*Task item*
Sort through the data and copy the lines holding the word "reset".

*Provided records*

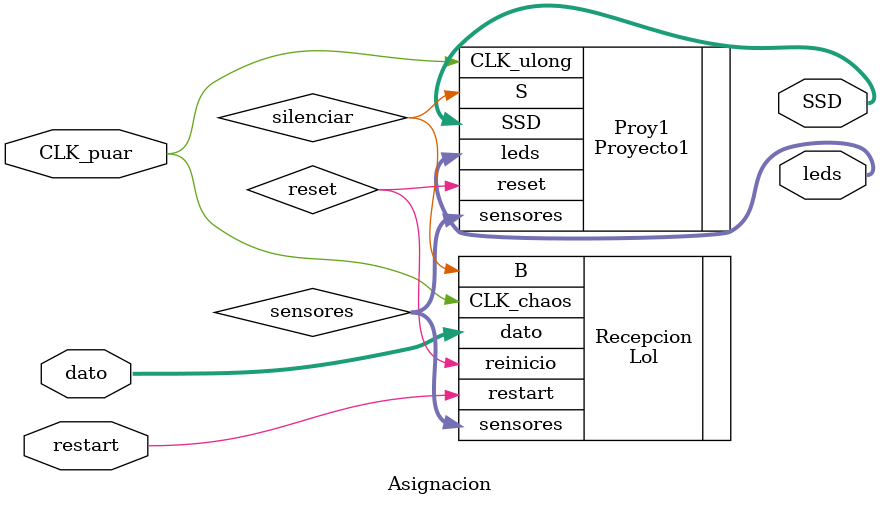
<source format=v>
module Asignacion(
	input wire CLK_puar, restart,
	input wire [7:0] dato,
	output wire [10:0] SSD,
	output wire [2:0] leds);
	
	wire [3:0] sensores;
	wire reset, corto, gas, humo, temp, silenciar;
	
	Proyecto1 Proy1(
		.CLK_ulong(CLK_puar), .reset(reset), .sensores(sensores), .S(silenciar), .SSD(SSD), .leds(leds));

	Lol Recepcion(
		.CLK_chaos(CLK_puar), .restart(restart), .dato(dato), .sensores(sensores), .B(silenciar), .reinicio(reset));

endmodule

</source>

*Written answer*
	wire reset, corto, gas, humo, temp, silenciar;
		.CLK_ulong(CLK_puar), .reset(reset), .sensores(sensores), .S(silenciar), .SSD(SSD), .leds(leds));
		.CLK_chaos(CLK_puar), .restart(restart), .dato(dato), .sensores(sensores), .B(silenciar), .reinicio(reset));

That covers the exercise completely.